Abstract

A significant amount of effort in research related to software aging and rejuvenation (SAR) has been dedicated to designing, implementing, and evaluating tools for the detection of software aging in complex software systems. There are two fundamental reasons for the importance of these tools. First, these tools are required for implementing condition-based software rejuvenation in production environments. They can measure the presence of aging symptoms, such as high resource consumption or degraded performance. Moreover, jointly with aging forecasting models, they can trigger rejuvenation actions when aging symptoms point out that software aging failures are imminent. The second reason which makes these tools important is that they can be used for software aging analysis in laboratory environments, for example during stress tests before releasing a product. This can in turn pinpoint the software aging bugs (such as memory leak bugs), and provide useful information to developers to fix them.In this chapter, we review multiple prominent tools that have been adopted, both by researchers and by software developers, to detect software aging in real, complex software systems. Our selection of aging detection tools is in part based on the SAR literature, including international conferences on dependability (DSN, ISSRE, SRDS), conferences and journals on software engineering, and the WoSAR workshop, the main international event devoted to SAR research. Moreover, we complemented this selection by popular commercial tools, and by tools from technical sources by developers, such as blogs.
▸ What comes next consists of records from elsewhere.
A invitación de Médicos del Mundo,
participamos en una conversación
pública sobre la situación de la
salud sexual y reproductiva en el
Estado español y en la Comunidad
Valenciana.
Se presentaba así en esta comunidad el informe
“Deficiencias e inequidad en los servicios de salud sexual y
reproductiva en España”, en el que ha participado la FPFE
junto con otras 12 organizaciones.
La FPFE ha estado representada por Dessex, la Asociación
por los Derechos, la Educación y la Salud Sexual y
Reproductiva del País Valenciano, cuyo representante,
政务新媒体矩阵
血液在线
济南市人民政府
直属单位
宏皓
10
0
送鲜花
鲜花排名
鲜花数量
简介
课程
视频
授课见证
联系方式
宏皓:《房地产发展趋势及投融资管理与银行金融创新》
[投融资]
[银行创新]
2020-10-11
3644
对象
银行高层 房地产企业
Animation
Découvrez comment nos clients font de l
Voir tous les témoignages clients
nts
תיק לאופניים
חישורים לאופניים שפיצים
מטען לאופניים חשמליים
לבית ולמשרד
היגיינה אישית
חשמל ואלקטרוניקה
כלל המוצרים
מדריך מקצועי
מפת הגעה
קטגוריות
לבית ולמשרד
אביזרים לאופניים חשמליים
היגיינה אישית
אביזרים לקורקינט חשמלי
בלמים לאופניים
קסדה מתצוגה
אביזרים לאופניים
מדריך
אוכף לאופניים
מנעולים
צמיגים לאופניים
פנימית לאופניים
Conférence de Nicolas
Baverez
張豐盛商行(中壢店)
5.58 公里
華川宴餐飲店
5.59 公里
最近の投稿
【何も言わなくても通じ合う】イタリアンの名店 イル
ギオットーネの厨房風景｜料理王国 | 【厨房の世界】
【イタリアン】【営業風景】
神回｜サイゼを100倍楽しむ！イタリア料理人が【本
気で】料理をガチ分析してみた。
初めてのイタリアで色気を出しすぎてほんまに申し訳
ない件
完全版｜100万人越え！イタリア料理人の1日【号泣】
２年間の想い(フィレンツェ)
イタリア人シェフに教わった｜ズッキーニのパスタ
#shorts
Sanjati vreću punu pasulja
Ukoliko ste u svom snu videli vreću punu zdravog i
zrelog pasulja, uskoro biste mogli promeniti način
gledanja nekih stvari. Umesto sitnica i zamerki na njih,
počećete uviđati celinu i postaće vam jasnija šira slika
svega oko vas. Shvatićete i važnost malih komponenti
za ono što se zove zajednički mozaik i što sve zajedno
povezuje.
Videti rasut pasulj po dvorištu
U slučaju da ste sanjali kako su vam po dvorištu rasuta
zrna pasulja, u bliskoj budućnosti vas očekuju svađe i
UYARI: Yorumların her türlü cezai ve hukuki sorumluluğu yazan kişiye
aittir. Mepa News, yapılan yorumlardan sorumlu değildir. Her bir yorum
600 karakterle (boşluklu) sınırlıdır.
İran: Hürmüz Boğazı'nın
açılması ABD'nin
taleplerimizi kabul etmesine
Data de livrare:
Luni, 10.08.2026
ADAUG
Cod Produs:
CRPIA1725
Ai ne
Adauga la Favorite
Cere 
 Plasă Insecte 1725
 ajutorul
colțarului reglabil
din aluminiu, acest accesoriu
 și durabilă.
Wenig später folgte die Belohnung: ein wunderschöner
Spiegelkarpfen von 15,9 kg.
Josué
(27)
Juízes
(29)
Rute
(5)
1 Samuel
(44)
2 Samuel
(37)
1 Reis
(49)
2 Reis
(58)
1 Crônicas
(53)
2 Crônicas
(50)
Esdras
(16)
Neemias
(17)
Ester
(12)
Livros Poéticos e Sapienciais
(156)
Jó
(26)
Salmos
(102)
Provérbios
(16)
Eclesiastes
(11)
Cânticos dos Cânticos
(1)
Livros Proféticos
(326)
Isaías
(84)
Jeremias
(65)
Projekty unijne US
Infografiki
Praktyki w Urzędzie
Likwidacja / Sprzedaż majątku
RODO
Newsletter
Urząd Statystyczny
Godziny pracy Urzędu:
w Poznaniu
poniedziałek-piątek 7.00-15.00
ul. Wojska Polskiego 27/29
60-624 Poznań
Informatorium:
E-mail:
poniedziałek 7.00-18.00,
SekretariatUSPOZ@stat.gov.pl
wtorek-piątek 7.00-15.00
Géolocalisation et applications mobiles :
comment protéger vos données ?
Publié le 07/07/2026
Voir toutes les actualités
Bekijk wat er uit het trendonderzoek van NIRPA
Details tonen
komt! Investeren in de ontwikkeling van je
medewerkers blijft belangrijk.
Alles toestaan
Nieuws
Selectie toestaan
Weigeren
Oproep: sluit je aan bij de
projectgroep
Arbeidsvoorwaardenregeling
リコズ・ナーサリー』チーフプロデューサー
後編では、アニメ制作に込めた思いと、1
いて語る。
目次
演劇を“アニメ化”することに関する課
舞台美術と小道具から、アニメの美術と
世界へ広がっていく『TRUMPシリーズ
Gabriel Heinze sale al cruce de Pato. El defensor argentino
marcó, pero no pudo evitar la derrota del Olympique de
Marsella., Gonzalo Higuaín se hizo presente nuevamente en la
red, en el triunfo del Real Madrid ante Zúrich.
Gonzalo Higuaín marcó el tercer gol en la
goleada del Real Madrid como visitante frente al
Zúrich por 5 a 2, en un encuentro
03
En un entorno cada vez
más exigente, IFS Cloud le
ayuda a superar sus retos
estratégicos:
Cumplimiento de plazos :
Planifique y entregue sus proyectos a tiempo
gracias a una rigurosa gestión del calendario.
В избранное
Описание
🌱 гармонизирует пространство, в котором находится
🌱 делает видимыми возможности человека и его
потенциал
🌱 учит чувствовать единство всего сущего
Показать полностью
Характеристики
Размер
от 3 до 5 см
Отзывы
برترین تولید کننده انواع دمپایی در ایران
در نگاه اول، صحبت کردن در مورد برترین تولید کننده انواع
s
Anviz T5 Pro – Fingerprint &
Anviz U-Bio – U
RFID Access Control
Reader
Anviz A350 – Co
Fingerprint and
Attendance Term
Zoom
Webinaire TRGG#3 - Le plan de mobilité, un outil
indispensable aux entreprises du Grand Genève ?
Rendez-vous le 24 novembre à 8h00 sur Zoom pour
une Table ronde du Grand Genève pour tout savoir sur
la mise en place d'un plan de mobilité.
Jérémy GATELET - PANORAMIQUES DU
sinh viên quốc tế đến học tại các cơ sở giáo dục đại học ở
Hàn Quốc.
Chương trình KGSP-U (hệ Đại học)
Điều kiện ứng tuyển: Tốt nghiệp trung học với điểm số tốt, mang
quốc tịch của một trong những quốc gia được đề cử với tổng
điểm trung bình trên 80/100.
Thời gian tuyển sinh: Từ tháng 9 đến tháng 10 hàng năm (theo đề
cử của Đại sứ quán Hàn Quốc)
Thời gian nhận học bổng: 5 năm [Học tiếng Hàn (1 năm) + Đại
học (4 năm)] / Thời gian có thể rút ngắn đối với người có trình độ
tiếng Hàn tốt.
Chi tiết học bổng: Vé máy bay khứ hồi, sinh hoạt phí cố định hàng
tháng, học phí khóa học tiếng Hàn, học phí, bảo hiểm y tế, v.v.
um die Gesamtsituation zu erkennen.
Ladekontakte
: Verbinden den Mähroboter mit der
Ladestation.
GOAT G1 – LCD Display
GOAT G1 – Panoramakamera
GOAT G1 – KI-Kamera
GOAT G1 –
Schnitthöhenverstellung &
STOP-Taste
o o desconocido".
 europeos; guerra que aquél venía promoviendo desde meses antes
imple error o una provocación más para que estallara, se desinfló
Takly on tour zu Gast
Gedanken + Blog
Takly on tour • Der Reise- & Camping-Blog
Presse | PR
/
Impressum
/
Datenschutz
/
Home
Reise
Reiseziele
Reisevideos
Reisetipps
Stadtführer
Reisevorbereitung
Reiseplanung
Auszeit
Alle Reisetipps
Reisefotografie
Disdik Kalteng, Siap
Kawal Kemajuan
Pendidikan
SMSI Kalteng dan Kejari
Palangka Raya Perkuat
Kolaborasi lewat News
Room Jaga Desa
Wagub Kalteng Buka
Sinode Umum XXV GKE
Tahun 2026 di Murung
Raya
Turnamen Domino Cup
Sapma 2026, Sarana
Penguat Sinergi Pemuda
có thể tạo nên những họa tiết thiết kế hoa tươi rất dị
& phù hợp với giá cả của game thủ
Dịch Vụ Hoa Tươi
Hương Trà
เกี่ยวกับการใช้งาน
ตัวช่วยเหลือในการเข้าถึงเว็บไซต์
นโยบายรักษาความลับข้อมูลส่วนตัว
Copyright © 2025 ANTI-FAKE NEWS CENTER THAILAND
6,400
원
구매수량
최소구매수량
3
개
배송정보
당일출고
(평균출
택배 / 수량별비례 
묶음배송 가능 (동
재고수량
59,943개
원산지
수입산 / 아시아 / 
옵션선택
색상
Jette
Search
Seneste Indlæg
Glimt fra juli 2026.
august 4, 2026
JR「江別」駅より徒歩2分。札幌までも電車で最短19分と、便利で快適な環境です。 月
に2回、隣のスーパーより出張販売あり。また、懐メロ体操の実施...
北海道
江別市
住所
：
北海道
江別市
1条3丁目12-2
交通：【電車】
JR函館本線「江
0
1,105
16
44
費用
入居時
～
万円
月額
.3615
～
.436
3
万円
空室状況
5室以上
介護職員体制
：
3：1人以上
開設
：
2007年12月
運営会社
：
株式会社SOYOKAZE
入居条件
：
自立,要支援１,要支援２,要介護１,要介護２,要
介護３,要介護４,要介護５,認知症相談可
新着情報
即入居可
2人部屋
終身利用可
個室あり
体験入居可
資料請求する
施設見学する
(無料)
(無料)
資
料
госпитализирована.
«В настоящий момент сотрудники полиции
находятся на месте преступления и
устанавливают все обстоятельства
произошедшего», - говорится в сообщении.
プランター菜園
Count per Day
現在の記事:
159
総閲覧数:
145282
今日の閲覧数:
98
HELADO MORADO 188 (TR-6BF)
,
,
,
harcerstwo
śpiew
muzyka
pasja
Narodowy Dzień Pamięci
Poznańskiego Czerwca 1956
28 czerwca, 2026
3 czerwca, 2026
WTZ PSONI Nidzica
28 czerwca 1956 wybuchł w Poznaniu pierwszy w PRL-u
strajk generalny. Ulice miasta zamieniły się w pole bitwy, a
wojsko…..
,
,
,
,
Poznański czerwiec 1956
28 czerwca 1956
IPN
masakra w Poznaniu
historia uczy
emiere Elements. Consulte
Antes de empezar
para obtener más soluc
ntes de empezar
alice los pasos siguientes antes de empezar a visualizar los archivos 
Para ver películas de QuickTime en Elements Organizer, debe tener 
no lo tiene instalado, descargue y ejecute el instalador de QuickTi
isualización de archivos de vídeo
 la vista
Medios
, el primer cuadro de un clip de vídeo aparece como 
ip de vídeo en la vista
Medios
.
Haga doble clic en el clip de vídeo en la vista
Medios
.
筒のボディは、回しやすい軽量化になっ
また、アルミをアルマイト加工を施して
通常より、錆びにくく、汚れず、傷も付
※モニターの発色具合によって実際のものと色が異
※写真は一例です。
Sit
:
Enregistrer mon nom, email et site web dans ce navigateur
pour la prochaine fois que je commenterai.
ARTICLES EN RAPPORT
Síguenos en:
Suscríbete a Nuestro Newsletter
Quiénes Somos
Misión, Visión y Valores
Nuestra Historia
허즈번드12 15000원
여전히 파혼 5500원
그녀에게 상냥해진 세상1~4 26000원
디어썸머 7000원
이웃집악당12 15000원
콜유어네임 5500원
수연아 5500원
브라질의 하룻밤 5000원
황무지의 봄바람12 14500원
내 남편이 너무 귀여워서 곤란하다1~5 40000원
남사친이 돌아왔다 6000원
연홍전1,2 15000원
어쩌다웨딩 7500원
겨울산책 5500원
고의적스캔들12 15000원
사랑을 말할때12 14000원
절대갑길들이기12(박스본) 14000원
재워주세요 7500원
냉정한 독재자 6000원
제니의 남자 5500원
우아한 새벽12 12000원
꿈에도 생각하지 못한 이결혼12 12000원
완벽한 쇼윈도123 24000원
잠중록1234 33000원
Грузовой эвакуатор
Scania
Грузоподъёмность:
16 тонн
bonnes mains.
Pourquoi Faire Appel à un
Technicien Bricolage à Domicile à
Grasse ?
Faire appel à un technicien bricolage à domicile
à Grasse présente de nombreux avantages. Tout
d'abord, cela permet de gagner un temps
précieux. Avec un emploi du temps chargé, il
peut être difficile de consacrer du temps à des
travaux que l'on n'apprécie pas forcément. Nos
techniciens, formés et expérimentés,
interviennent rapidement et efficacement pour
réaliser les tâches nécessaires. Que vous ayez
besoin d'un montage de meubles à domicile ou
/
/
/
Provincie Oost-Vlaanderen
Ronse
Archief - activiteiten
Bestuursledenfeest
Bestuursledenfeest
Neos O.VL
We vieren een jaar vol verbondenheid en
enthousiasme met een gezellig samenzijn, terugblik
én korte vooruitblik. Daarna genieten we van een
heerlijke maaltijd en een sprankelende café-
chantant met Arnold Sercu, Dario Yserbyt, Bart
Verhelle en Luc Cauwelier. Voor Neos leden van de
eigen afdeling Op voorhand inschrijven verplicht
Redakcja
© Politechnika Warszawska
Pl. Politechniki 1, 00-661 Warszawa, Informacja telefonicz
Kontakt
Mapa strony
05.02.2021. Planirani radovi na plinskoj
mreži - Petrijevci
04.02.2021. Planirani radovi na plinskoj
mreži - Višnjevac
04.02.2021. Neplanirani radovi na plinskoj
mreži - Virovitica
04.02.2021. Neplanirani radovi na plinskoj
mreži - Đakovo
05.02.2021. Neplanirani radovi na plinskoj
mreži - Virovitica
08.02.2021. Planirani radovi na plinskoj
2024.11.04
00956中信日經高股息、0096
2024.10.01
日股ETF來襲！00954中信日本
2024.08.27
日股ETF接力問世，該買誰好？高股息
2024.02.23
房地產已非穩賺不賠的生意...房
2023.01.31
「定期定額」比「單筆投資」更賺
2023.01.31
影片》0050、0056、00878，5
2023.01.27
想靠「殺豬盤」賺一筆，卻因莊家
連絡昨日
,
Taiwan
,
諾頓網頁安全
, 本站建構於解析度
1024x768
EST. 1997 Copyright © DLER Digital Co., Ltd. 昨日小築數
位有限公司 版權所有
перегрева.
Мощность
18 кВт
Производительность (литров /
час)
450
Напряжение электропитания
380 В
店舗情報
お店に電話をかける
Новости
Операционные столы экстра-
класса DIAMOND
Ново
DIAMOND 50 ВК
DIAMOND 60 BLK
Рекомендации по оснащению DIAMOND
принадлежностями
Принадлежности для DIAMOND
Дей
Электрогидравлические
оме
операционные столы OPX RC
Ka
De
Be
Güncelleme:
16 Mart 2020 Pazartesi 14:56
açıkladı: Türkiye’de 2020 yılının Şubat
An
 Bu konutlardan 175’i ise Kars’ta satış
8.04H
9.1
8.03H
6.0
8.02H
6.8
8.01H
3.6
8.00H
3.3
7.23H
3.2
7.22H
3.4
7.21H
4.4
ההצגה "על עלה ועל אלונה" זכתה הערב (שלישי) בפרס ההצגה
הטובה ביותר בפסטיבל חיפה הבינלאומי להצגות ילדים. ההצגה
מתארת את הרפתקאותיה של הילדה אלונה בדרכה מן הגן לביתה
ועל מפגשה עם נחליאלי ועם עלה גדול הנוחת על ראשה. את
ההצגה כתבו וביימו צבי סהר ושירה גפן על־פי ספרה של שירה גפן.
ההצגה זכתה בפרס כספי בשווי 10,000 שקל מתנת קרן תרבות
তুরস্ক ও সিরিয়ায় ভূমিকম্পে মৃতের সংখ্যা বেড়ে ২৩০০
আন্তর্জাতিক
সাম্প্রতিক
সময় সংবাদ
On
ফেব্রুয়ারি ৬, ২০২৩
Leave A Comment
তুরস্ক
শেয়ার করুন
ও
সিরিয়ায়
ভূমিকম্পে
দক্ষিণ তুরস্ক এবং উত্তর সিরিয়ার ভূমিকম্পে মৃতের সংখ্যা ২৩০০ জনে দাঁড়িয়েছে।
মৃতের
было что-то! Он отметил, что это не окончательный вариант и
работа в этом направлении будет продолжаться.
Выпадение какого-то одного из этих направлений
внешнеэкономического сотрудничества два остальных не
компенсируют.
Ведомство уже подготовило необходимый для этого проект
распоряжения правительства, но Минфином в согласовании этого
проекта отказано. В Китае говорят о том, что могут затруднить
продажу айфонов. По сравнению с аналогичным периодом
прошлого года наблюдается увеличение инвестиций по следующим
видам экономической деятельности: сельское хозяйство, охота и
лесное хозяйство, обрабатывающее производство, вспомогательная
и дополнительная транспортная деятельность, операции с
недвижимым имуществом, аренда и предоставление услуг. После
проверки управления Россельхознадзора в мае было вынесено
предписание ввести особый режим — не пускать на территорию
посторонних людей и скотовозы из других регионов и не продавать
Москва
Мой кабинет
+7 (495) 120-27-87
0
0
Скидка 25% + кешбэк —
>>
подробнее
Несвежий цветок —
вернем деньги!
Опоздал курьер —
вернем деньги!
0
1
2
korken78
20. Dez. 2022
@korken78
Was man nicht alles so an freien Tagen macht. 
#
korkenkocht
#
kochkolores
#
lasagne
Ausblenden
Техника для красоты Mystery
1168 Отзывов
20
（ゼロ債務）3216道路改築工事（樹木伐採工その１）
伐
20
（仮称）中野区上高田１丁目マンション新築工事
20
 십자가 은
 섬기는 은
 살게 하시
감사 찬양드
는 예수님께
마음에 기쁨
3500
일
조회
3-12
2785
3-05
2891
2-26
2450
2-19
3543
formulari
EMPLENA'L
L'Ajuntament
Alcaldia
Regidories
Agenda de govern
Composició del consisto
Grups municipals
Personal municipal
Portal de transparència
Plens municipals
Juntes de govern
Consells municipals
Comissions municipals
For each tool, we analyze its internals, use cases, the aging symptoms that it addresses, and relevant applications in real case studies.We included tools for native software, such as systems software written in C and C++, which monitor resource consumption at the OS level and probe software internals, such as heap allocations. Representative tools of this kind include the SNMP-based Proactive Fault Management (PFM) tool for monitoring and detection over SNMP, Valgrind and Memcheck for user-level analysis, and SystemTap and Kprobes for kernel-level analysis. Moreover, we included tools for Java software, such as web and enterprise applications, which monitor performance and resource consumption at the JVM level. Considered tools of this kind include LeakBot, Plumbr, Eclipse Memory Analyzer, and JVMMon.